Chlorinated paraffins (CPs) are industrial chemicals, mainly used as flame retardants, plasticizers and metal cutting fluids. Their production has reached historically high levels in the last decade, with an annual production exceeding one million tonnes. In 2017, short chain chlorinated paraffins (SCCPs) were regulated due to their Persistent, Bioaccumulative and Toxic (PBT) properties, while medium and long chain chlorinated paraffins (MC and LCCPs) were suggested as alternatives. The high hydrophobicity of CPs, which complicates bioaccumulation and aquatic toxicity testing, has hindered proper hazard identification by regulatory authorities. This project was initiated in response to the insufficient understanding of bioaccumulative and toxicological properties of these chemicals, which have even surpassed the environmental levels of legacy Persistent Organic Pollutants (POPs) in certain regions.

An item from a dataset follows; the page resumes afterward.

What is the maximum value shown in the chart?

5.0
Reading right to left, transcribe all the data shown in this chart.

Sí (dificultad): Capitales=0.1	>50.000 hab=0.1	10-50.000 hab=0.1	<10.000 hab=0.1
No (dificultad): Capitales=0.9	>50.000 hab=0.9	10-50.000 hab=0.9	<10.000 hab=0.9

The research presented in this thesis, contributes to filling these knowledge gaps by adapting methods for reliable bioaccumulation and aquatic toxicity assessment. In Paper I, passive dosing, traditionally used for other highly hydrophobic compounds, was adapted and validated for CPs. SC, MC and LCCPs partitioned from silicone into water and, when the crustacean Daphnia magna was introduced into the test system, the CPs were observed to be effectively taken up by the test organism. This passive-dosing approach was further used in Paper II, to investigate the bioconcentration and bioaccumulation potential in D. magna. All tested CPs were found to bioaccumulate in daphnids, including highly hydrophobic, long chained CP congeners. The two most bioaccumulative CPs in Paper II (CP-52 and Huels70C) were thereafter used in a chronic toxicity study (Paper III) and significantly decreased population growth and disrupted fatty acid metabolism of D. magna. Finally, in Paper IV, liposome-mediated delivery of chemicals to aquatic biota was adapted for the first time for organic contaminants, including CPs. This approach yielded stable body burdens of the tested chemicals in D. magna and allowed for kinetic and toxicity assessments.

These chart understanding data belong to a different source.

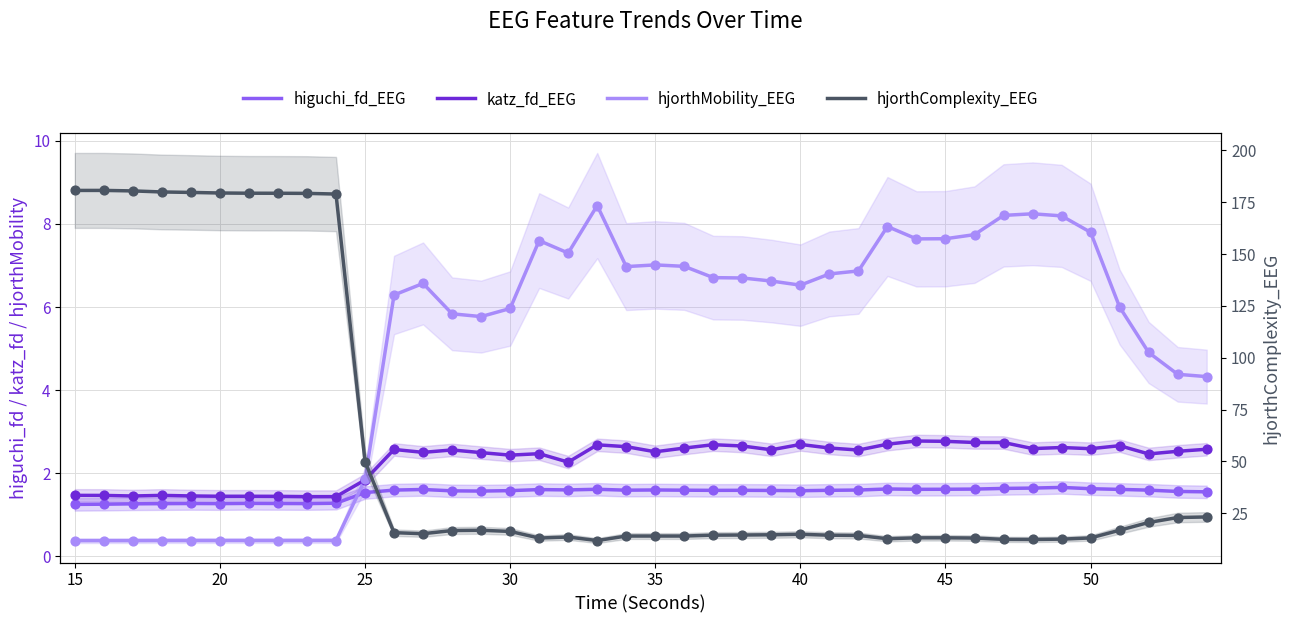

Which series has the largest total across all categories?

hjorthComplexity_EEG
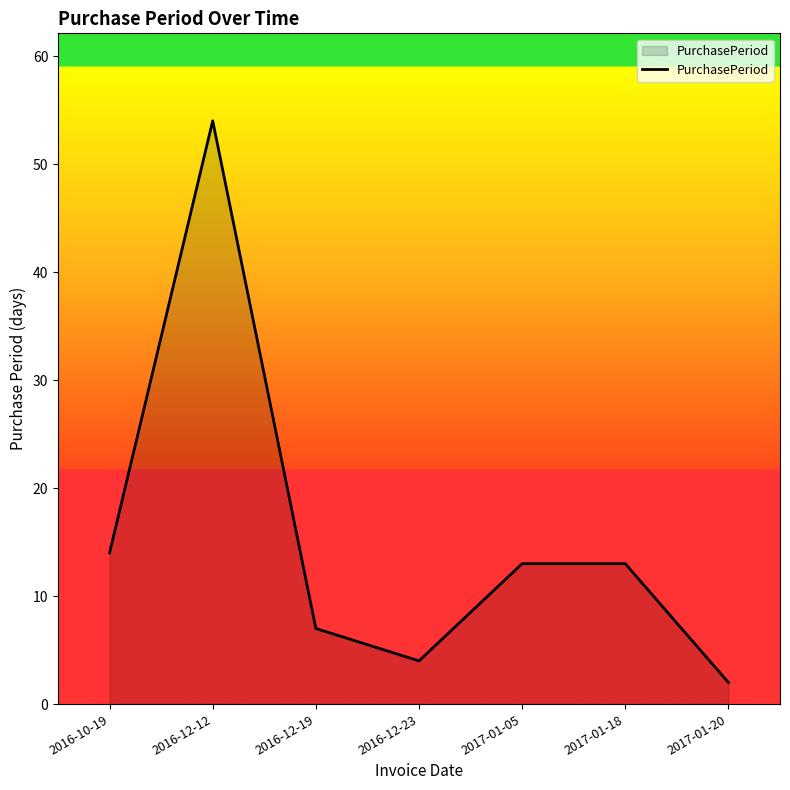

What is the maximum value shown in the chart?

54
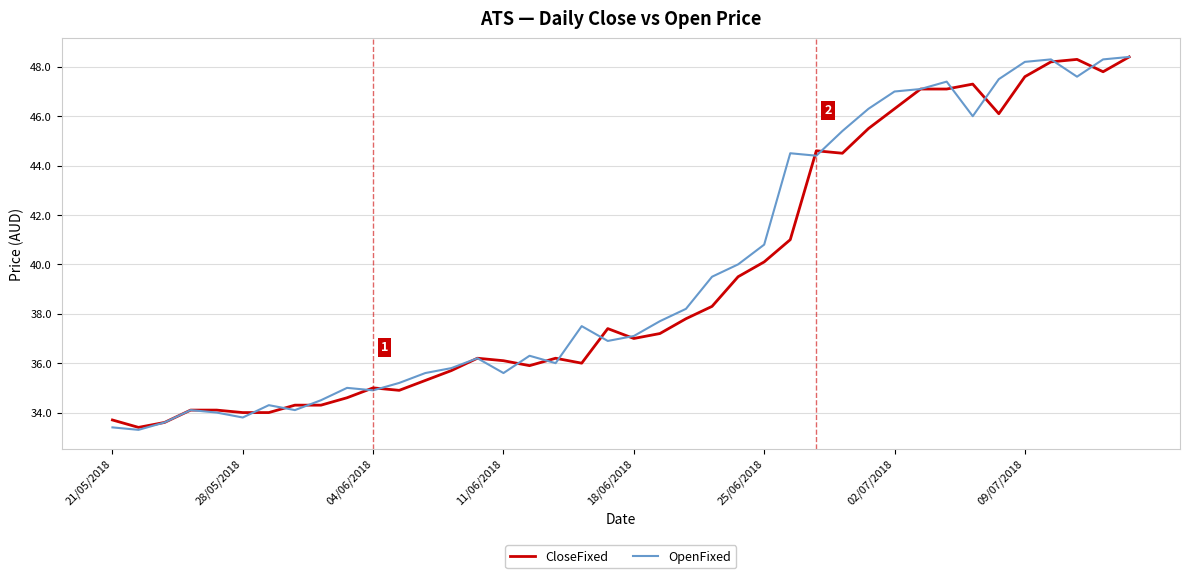

What is the lowest value of the CloseFixed series?

33.4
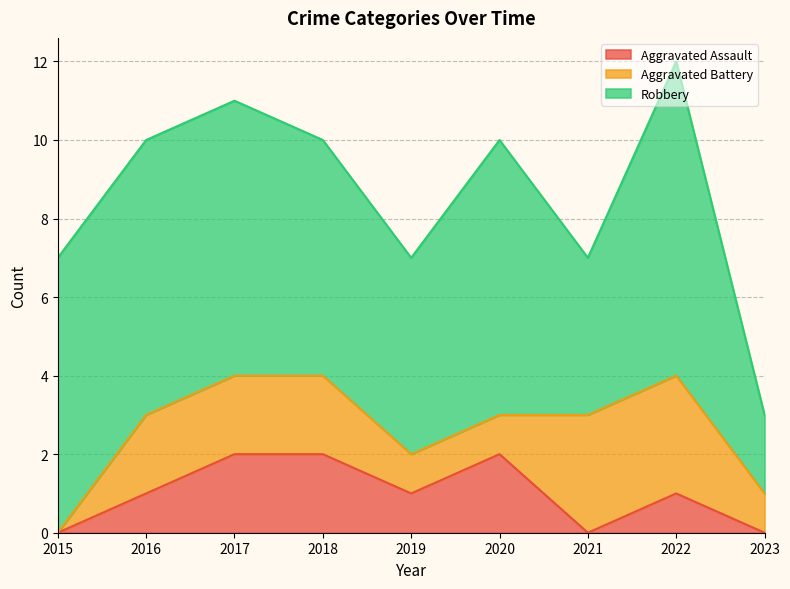

True or false: Robbery has a value of 3 at 2020.

False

Overall, two alternative bioaccumulation and aquatic toxicity testing methods were successfully adapted for technically challenging (industrial) chemicals. These methods allowed the determination of endpoints of scientific and regulatory interest, such as the high bioaccumulation and toxicity potential of CPs, but were also used to demonstrate their metabolic disruption potential in small crustaceans.